- EXERCISE BRIEF
List each line of the data that holds the string "none", please.

- DATA PROVIDED
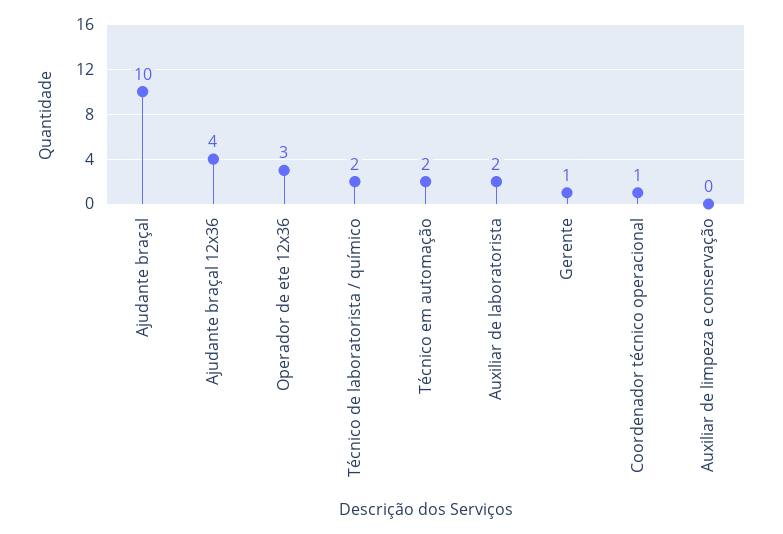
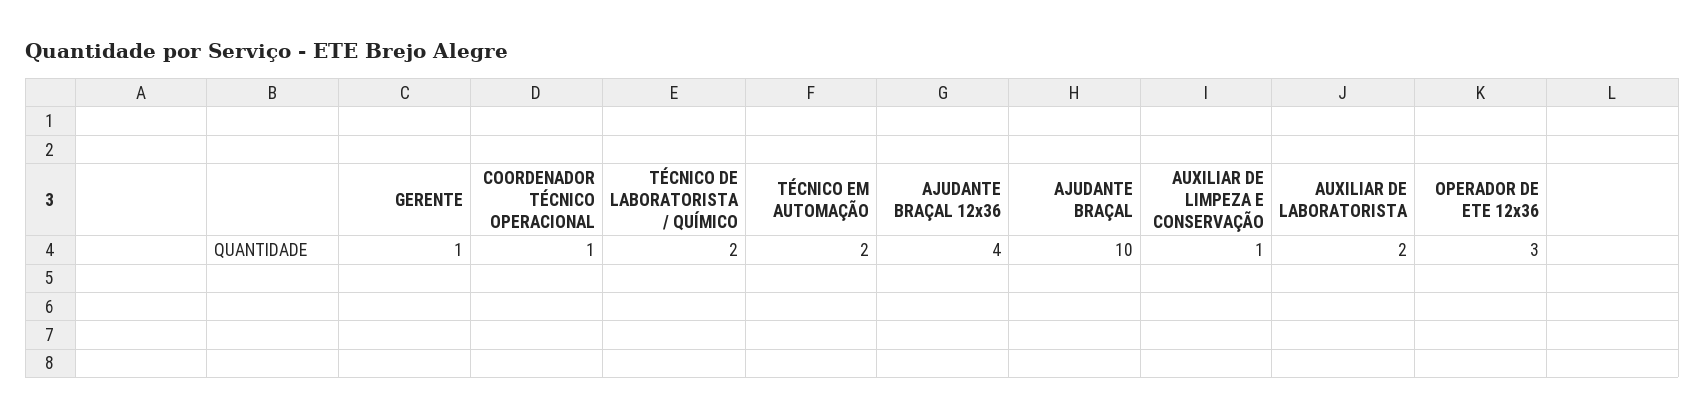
Auxiliar de limpeza e conservação: 0 -> 1

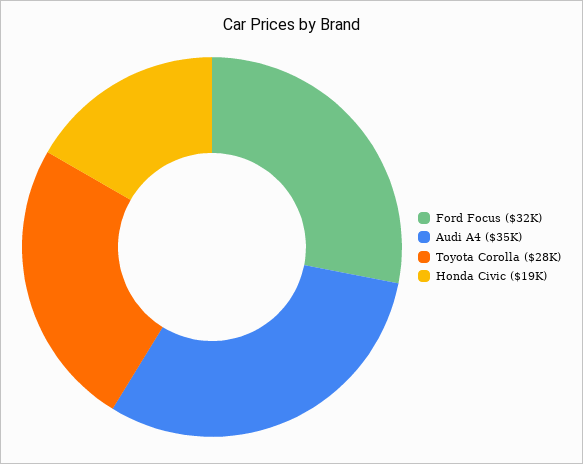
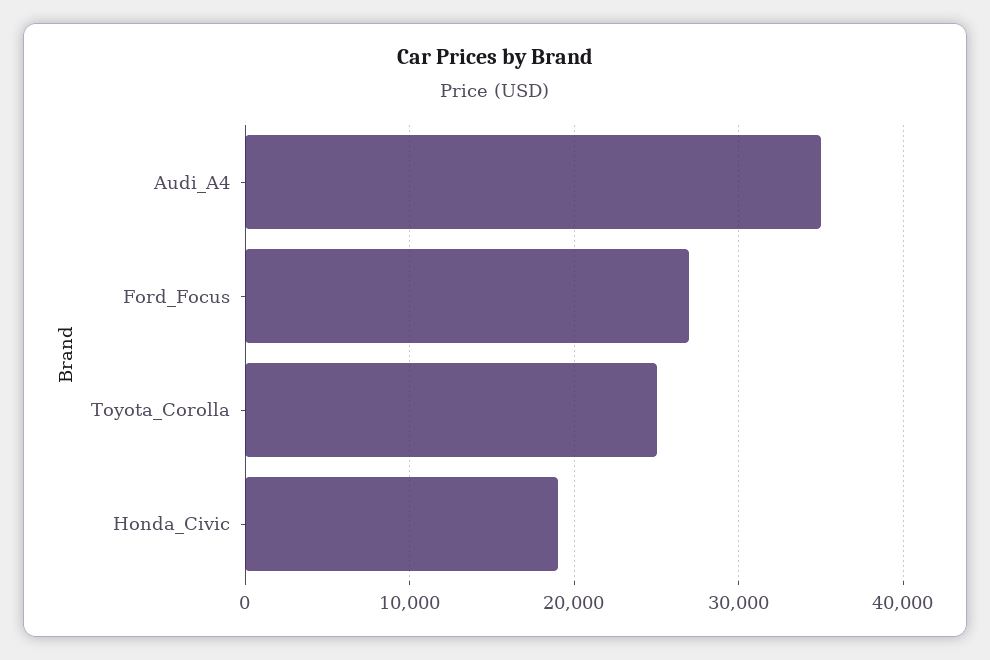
Ford Focus: 32000 -> 27000
Toyota Corolla: 28000 -> 25000

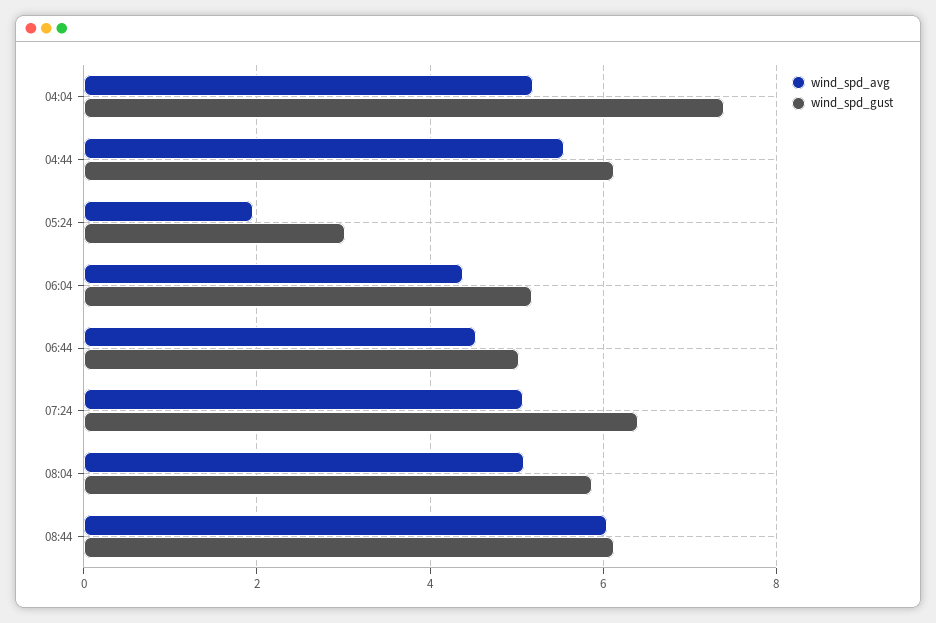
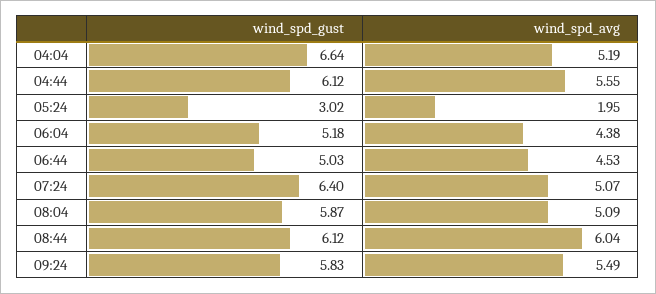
wind_spd_gust, 04:04: 7.4 -> 6.64
wind_spd_gust, 09:24: none -> 5.83
wind_spd_avg, 09:24: none -> 5.49

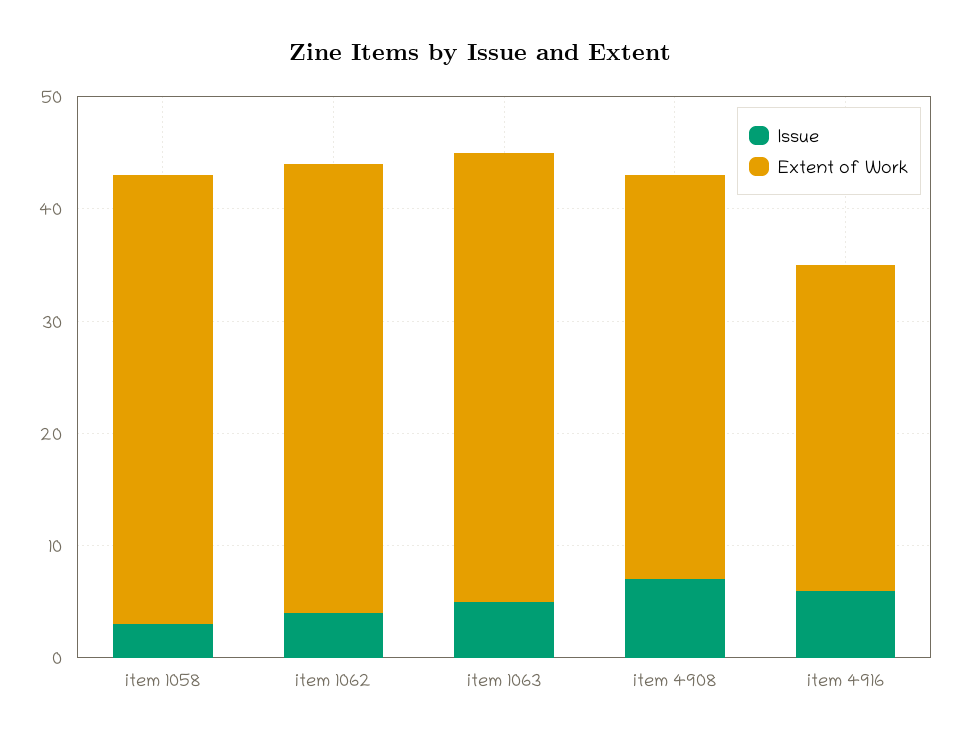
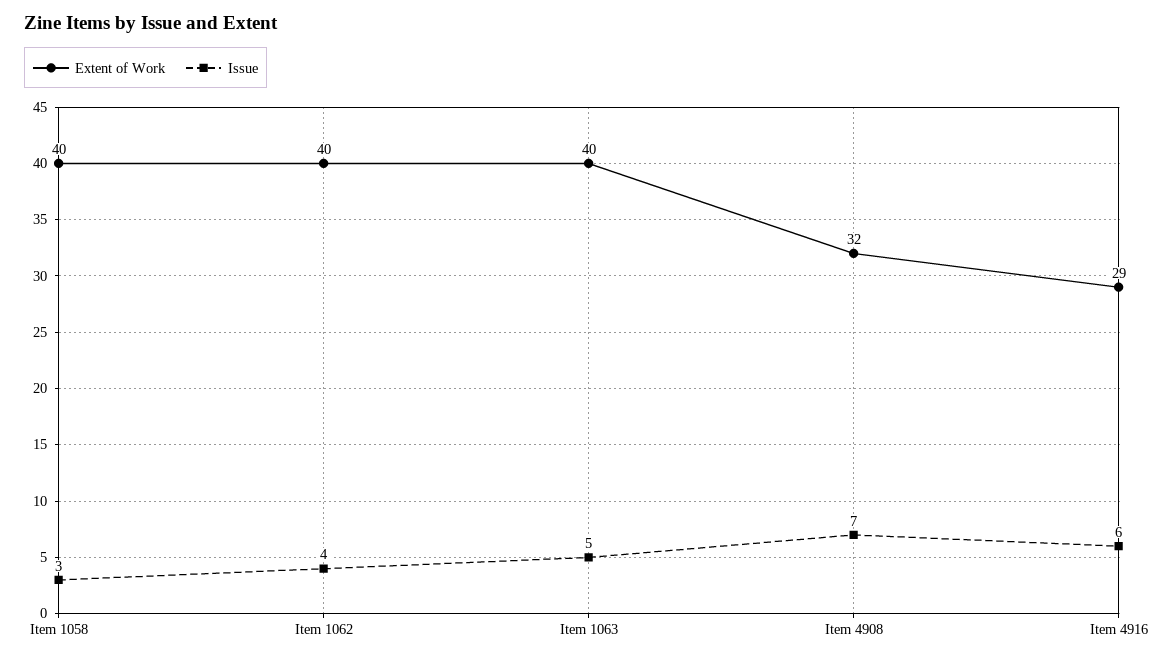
Extent of Work, item 4908: 36 -> 32

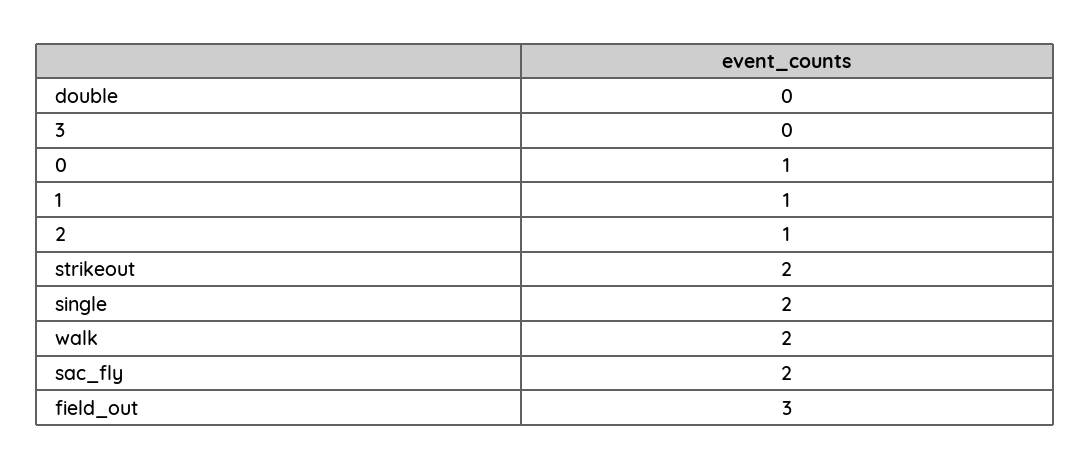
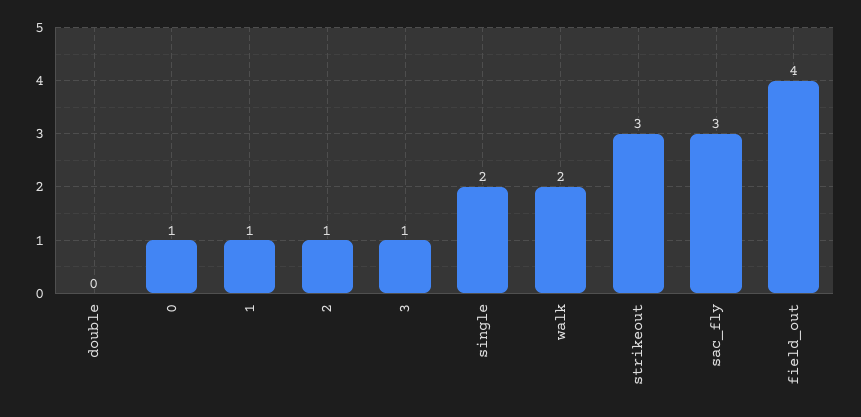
3: 0 -> 1
strikeout: 2 -> 3
sac_fly: 2 -> 3
field_out: 3 -> 4

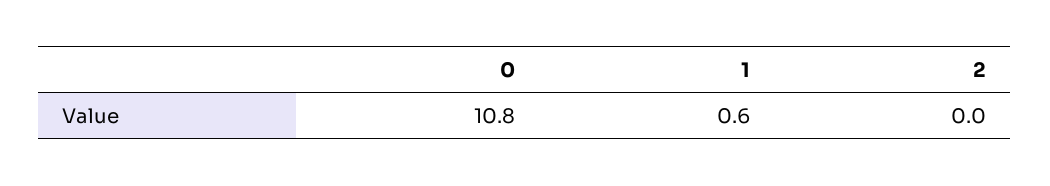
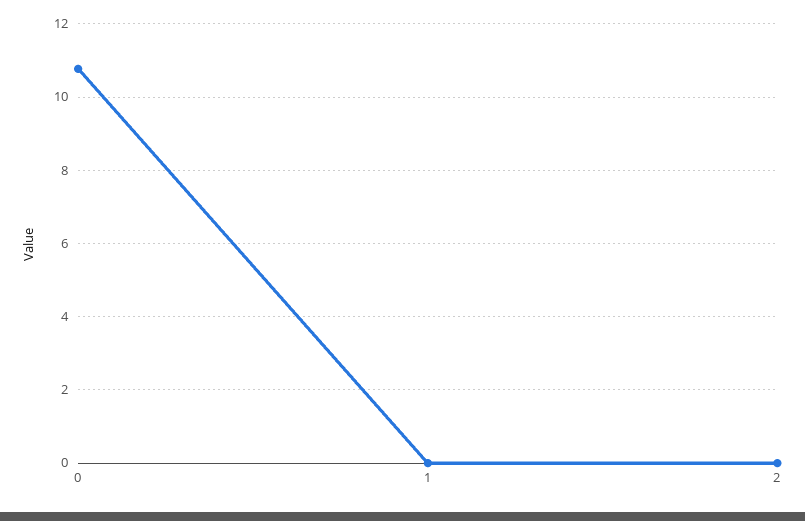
1: 0.6 -> 0

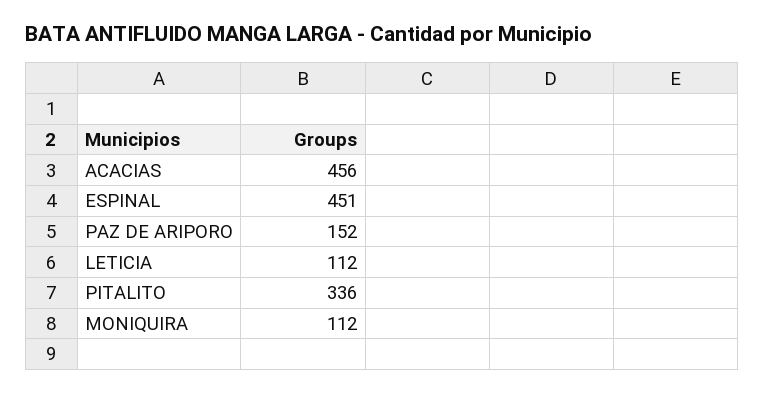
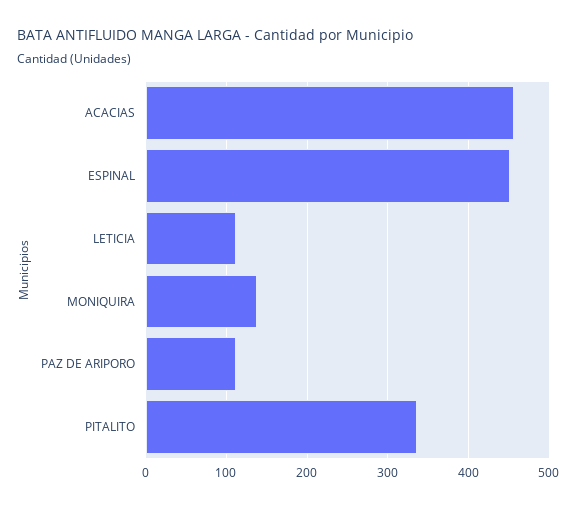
PAZ DE ARIPORO: 152 -> 110
MONIQUIRA: 112 -> 140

- TASK ANSWER
wind_spd_gust, 09:24: none -> 5.83
wind_spd_avg, 09:24: none -> 5.49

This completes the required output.